The boxes and boxes of modern ammunition were mind boggling, at least for me. All I could think was, “What do you do if you buy the wrong ammunition? How do you know what’s safe to shoot?” Then I shifted to my own circumstance. “You have two packed-full muzzleloading cabinets that need cleaning,” I chided. “Where would you find room to store boxes of steel or plastic suppositories?”
With a deep sigh, I wondered how I managed to hunt an entire season with seven round balls and a half pound of black powder, stored in a buffalo horn and a flimsy deerskin pouch. Mind boggling, as well…
Now, I’m a people watcher, so I started observing the local wildlife. A clean-cut gentleman in a tailored suit and black wool overcoat (he had “middle executive” written all over him) stood at a showcase admiring a revolver on a black velvet pad. He and the sales clerk spoke a language foreign to me. Oh, I recognized the English words, but not the context or jargon. What happened to “flintlock,” “smooth-bored” and “grains of FFg black powder”?
That glass case alone displayed 45 pistols, multiplied by six or so cases. I’d have to figure that one long hand; my abacus is at the bead-makers for reconditioning. And scopes? There were six glass cases of those, with about 36 scopes per case (yup, I counted ‘em. Hey, I had time on my hands).
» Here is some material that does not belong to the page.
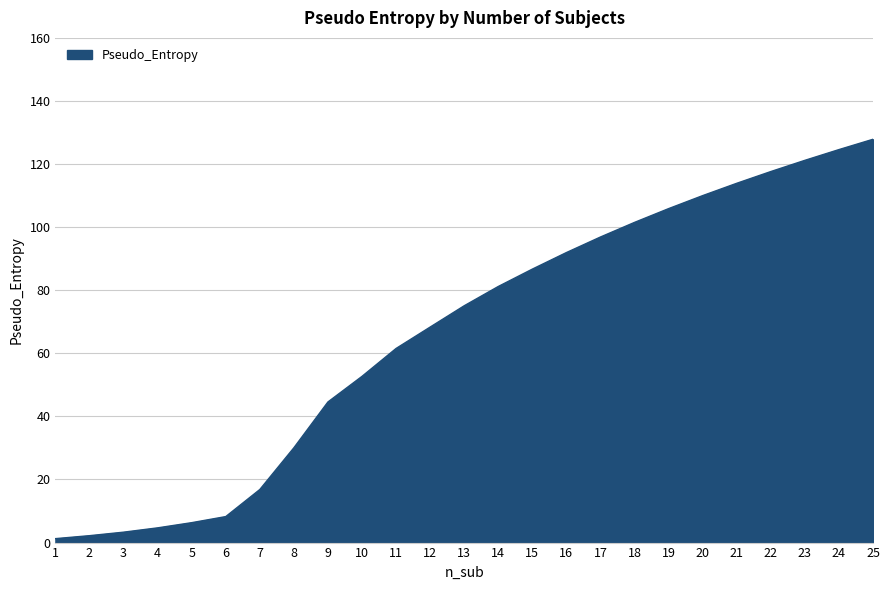

What is the difference between the maximum and minimum values?

126.6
The lenses on some of the scopes were bigger than the lens on my good Nikon camera. And $1,000.00 plus for a scope?
This last fall I made a rear sight for the “Silver Cross,” Tami’s chiefs-grade trade gun, so my grandson could use the smoothbore for hunting deer and turkeys. I didn’t want to dovetail the barrel, so I cut a strip of steel from an old joist hanger, bent it, then filed and shaped it to make the sight. I used artificial sinew to hold it in place. It took all of an hour, and I questioned spending that much time on a rear sight. With a chuckle, I remembered those misgivings as I gazed in amazement at the scopes. I could not help but think, “Five cents for the material and twenty-five dollars in labor (I always pay myself more than I can really earn)?”
Then a fellow strolled through the aisles with a blue plastic shopping basket slung on his right forearm. As he passed by, I counted eight point-of-purchase display cards, most with double-digit prices, before he started heaping items in the basket. Now let’s see, I need to finish making the strap for Mi-ki-naak’s powder horn, create a shot pouch, finish the sheath for the scalping knife… Am I missing something?
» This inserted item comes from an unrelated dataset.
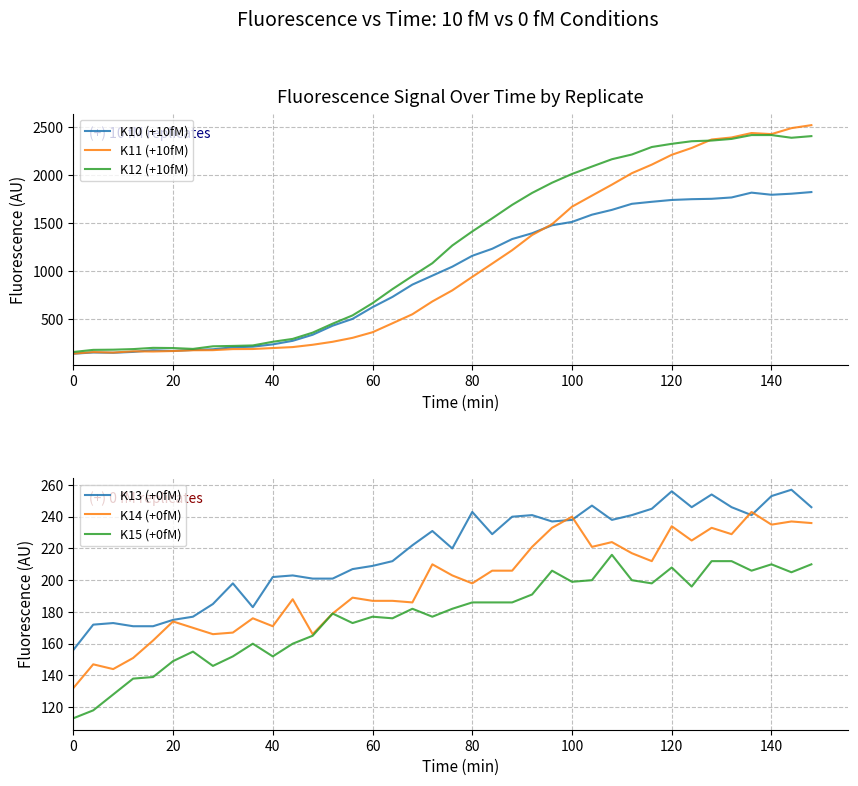

The value of K12 (+10fM) at 60 is 668. True or false?

True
A young couple stopped a sales clerk and asked for something I had never heard of. I tried to write down what he said, but it made no sense: “Grandma Tofu mat?” I had to give up that quest. That’s when the thought struck me, “You don’t belong here.”
Not long after, I met up with Tami where the full-bodied elk browse on plastic flowers. I started laughing when she said, “This is disappointing. I feel like we don’t belong here.” Soul mates and kindred spirits…
I don’t know what to make of that visit. Maybe I dialed the wrong year into my time machine? In one respect it bothers me, then on the other hand, it reinforces why I do what I do. I realize this is all in fun, but I will need time to cogitate on the hidden meaning. My head hurts. In the meantime, I’m taking Msko-waagosh to the woods. I told him, “That’s where you belong…”
Give traditional black powder hunting a try, be safe and may God bless you.